4. This is the settled position in regard to the power of Courts to extend time whenever conditional orders contemplate to put an end to the application automatically and when the defaulting party invokes the powers under Section 148. C. P. C. In Sreepathi Balaiah v. Darsi Rarnayya, (1941) 1 Mad LJ 638: (AIR 1941 Mad 706), Wadsworth J. relying upon 53 Mad LT 494: (AIR 1923 Mad 154), has observed at page 640 (of Mad LJ): (at p. 706 of AIR):

'When a Court has granted time within which a payment must be made and has declared that in default of payment within the time specified the proceedings will stand dismissed, there is in my opinion no power under Section 148 of the Code of Civil Procedure after the date on which those proceedings would stand dismissed, to extend the time in which the payment was to be made; moreover I should not be inclined to refuse to interfere in revision with an order passed under Section 148 in such circumstances without jurisdiction, merely on the ground of hardship to the person adversely affected.'

But the learned Judge distinguished the case before him as one under Section 151, C. P. C. invoking the inherent powers of the Court and also not as a case of a mere mistake by the party which led to his failure to comply with- the conditions.

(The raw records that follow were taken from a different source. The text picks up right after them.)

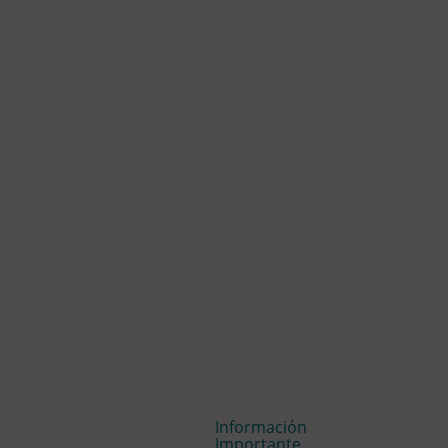
Información
Importante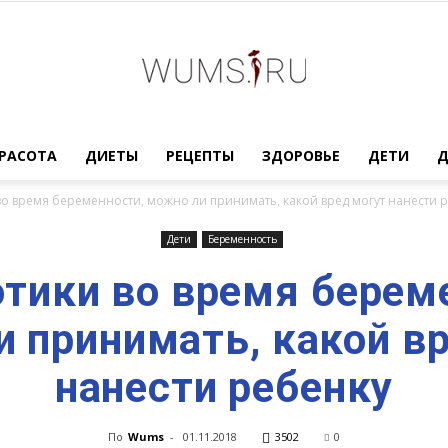
Женский
РАСОТА
ДИЕТЫ
РЕЦЕПТЫ
ЗДОРОВЬЕ
ДЕТИ
о время беременности, можно ли принимать, какой вред могут нанести 
Дети
Беременность
тики во время берем
журнал
 принимать, какой в
нанести ребенку
WUMENS.SU
По
Wums
-
01.11.2018
3502
0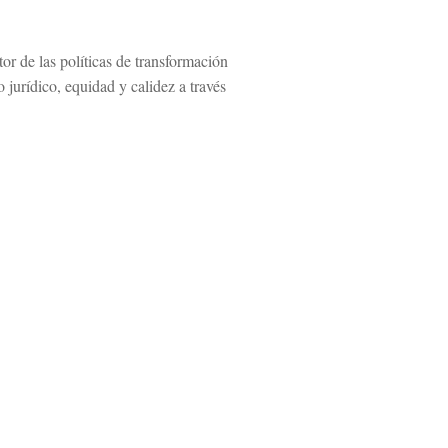
r de las políticas de transformación
o jurídico, equidad y calidez a través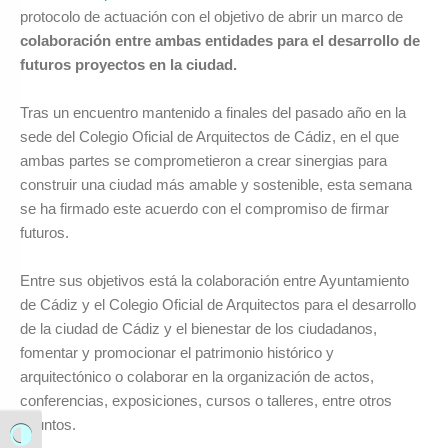
protocolo de actuación con el objetivo de abrir un marco de
colaboración entre ambas entidades para el desarrollo de
futuros proyectos en la ciudad.
Tras un encuentro mantenido a finales del pasado año en la
sede del Colegio Oficial de Arquitectos de Cádiz, en el que
ambas partes se comprometieron a crear sinergias para
construir una ciudad más amable y sostenible, esta semana
se ha firmado este acuerdo con el compromiso de firmar
futuros.
Entre sus objetivos está la colaboración entre Ayuntamiento
de Cádiz y el Colegio Oficial de Arquitectos para el desarrollo
de la ciudad de Cádiz y el bienestar de los ciudadanos,
fomentar y promocionar el patrimonio histórico y
arquitectónico o colaborar en la organización de actos,
conferencias, exposiciones, cursos o talleres, entre otros
asuntos.
Alternar alto contraste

There, Wads-worth J., came to the conclusion that the basic mistake which led to the trouble was the mistake of the Court officer. The mistake consisted in the Court officer incorporating the result of the judgment into the rough diary maintained by the Court, whereby instead of a sum of Rs, 15/- a sum of Rs. 12/- wag inscribed. Wadsworth J., however, upheld the order of the District Judge on the ground that there was a power under Section 151, C. P. C. to do that which was necessary for the ends of justice. This decision clearly indicates that limitations circumscribing the power available under Section 148 do not govern those of the Court under Section 151, C. P. C. In that decision what was actually upheld was the action of the District Judge to extend the time for payment of the balance of Rs. 3/-.

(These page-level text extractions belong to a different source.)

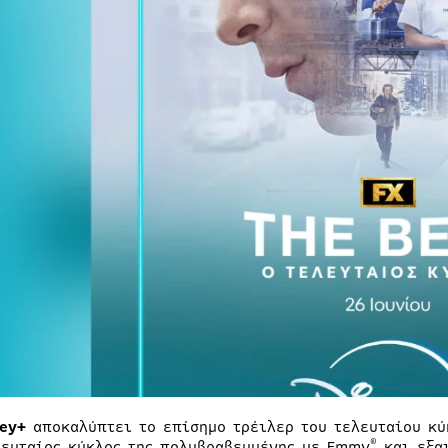
ey+
αποκαλύπτει το επίσημο τρέιλερ του τελευταίου κύ
®
λευταίος κύκλος της πολυβραβευμένης με Emmy
και εξαι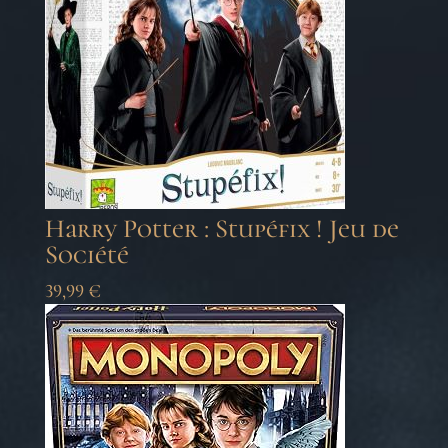
Harry Potter : Stupéfix ! Jeu de
Société
39,99
€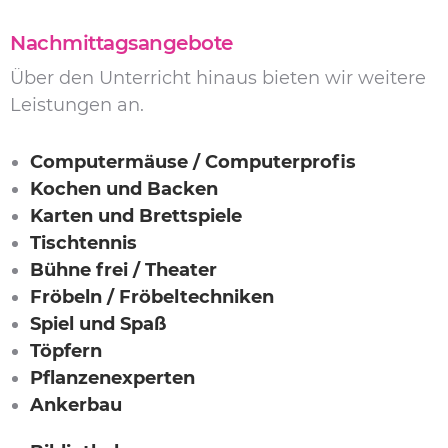
Nachmittagsangebote
Über den Unterricht hinaus bieten wir weitere
Leistungen an.
Computermäuse / Computerprofis
Kochen und Backen
Karten und Brettspiele
Tischtennis
Bühne frei / Theater
Fröbeln / Fröbeltechniken
Spiel und Spaß
Töpfern
Pflanzenexperten
Ankerbau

5. In passing it is necessary also to observe that the facts of the cases dealt with in 1956 Andh LT 489: (AIR 1957 Andh Pra 780) and 53 Mad LJ 494: (AIR 1928 Mad 154), relate specifically to orders for payment of certain sum or sums on a particular day and do not concern with orders with regard to payment of instalments for the future. Though this aspect of the matter may be, to some extent, of importance in ascertaining the amplitude of tho authority of those two decisions, it is not necessary for me to deal with that matter as the instant application with which I am concerned is one under Section 151, C. P. C, for condoning the delay in depositing the first future payment towards the mesne profits.

6. I consider that having regard to the opinion of Wadsworth J, the correct position is that the powers under Section 151, C. P. C. to do what is necessary for the ends of justice are not taken away especially in the matter of condoning the delay when indeed a payment has been made and there are grounds to come to the conclusion that the party who prays for the condonation had not been wilful in causing the delay and also when the other party has already derived substantial benefit and would not suffer materially. In all such cases, the ends of justice could be taken to have been met if there is substantial though not strict compliance with the order on the stay application.

7. In this view, I hold that the delay in payment by the petitioner of the instalment amount of Rs. 200/- due on 15-3-1958 but paid on 24-4-1953 could be condoned; I make an order accordingly.